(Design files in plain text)
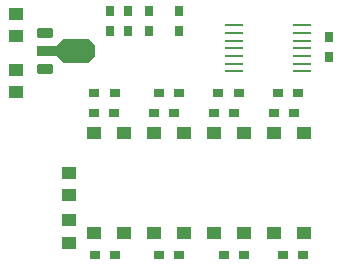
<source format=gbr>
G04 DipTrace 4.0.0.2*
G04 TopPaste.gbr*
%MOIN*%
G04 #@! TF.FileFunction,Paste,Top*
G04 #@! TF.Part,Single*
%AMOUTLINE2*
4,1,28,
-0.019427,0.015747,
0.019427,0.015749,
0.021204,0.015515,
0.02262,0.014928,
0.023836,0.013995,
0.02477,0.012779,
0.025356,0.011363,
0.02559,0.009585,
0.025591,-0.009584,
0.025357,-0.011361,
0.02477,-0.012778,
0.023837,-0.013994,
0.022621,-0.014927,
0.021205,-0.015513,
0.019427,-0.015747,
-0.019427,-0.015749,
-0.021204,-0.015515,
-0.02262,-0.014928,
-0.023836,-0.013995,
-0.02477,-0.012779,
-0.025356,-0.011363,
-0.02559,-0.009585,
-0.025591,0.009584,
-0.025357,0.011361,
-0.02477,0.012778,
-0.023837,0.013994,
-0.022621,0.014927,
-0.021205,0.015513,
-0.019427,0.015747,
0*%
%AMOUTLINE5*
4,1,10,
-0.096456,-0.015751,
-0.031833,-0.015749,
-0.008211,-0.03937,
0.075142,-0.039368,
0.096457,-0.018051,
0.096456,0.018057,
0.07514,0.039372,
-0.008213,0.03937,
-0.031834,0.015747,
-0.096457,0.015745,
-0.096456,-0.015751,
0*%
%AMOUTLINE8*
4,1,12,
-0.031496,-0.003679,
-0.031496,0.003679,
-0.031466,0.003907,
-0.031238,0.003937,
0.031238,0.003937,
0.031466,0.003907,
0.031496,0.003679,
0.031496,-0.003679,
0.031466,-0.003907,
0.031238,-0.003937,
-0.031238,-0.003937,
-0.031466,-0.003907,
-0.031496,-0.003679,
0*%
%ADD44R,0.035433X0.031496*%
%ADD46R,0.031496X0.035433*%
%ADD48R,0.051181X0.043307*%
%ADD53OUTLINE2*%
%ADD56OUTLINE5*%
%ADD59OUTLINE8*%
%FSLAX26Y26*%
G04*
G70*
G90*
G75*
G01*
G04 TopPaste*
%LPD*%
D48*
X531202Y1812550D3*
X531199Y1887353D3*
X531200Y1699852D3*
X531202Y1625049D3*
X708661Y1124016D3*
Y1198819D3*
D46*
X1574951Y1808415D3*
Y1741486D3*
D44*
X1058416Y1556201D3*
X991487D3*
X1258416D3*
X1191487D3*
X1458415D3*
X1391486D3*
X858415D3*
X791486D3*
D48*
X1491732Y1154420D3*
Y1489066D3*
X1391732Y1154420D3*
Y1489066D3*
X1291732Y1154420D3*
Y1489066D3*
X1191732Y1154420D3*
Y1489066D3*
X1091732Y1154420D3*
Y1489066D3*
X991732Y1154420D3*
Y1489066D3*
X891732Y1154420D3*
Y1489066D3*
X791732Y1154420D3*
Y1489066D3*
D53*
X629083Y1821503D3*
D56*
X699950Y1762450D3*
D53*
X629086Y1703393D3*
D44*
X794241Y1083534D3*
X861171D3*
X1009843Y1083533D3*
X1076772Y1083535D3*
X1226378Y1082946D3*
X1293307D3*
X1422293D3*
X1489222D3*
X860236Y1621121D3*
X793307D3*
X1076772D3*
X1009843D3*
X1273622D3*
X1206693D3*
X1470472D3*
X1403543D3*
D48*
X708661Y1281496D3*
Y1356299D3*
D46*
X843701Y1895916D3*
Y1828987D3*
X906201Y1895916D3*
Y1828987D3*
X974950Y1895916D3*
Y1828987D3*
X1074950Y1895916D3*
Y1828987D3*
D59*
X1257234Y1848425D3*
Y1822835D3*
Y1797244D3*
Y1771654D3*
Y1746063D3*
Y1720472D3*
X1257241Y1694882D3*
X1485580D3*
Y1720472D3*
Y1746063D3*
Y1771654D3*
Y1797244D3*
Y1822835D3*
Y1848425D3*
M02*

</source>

* * *

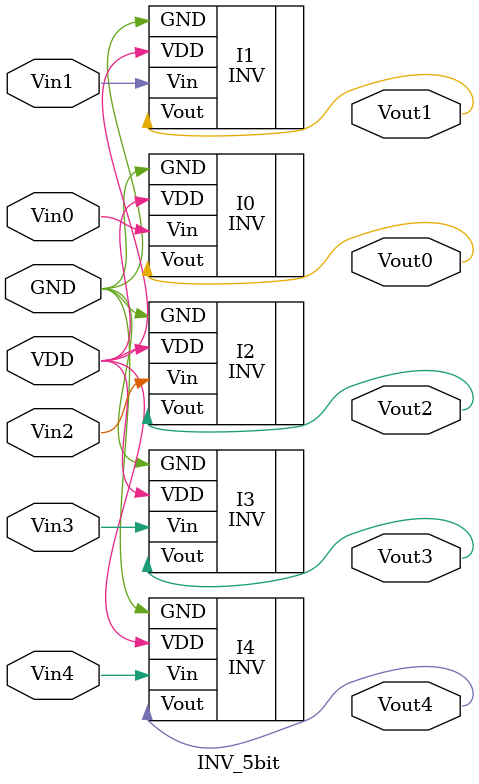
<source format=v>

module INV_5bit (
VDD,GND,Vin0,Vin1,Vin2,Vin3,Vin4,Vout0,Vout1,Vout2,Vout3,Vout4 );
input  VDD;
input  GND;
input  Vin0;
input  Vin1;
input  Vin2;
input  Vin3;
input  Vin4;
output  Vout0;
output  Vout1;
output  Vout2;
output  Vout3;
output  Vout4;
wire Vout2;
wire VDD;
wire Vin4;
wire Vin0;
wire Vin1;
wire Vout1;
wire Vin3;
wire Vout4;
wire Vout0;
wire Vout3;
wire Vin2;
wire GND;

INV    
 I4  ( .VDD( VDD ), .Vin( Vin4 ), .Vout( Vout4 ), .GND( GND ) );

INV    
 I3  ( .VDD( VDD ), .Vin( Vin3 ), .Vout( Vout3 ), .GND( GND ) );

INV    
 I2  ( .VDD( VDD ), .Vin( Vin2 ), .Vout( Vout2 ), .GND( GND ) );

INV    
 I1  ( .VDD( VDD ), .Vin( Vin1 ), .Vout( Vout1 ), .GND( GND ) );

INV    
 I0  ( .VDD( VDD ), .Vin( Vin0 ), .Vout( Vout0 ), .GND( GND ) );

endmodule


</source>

==

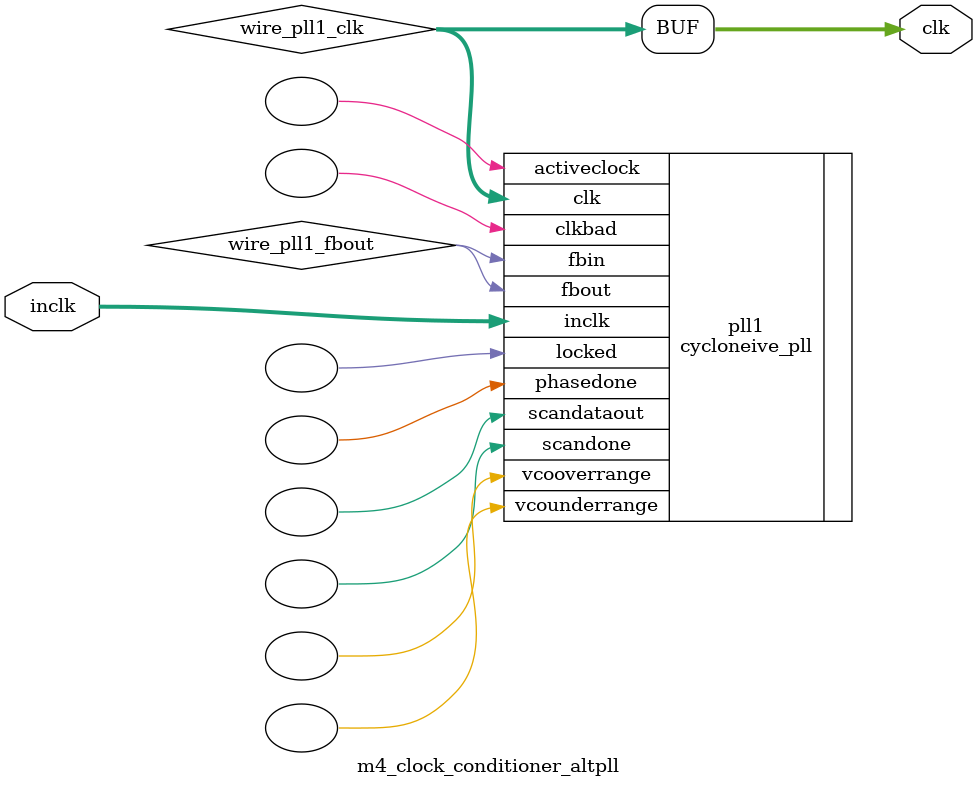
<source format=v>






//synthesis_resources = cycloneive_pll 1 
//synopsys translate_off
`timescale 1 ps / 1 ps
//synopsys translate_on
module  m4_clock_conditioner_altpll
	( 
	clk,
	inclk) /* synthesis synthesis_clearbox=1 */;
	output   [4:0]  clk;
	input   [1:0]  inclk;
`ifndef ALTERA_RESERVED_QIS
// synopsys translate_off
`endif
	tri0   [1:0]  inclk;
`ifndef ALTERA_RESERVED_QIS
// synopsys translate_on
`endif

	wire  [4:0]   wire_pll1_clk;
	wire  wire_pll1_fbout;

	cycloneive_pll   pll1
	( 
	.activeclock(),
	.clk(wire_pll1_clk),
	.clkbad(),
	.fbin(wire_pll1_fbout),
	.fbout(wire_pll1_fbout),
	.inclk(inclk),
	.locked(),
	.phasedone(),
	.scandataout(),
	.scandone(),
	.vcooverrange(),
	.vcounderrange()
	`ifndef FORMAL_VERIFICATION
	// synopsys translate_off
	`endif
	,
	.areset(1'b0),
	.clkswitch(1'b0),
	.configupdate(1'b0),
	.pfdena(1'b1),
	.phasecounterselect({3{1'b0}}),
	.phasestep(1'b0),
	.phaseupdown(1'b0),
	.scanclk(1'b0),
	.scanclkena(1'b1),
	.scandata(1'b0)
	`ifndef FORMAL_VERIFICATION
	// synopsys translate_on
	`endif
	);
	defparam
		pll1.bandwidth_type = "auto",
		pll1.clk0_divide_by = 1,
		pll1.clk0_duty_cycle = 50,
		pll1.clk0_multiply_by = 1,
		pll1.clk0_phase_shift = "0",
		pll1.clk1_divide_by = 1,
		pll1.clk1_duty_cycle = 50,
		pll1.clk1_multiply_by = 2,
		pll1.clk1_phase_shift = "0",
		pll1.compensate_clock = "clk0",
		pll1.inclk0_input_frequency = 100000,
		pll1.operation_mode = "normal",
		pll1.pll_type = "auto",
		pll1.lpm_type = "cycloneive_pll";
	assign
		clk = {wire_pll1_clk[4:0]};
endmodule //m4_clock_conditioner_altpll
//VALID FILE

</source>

YOUR INSTRUCTIONS — In the entries above, how many lines contain the word "output"? Answer with the number only.

RESPONSE — 6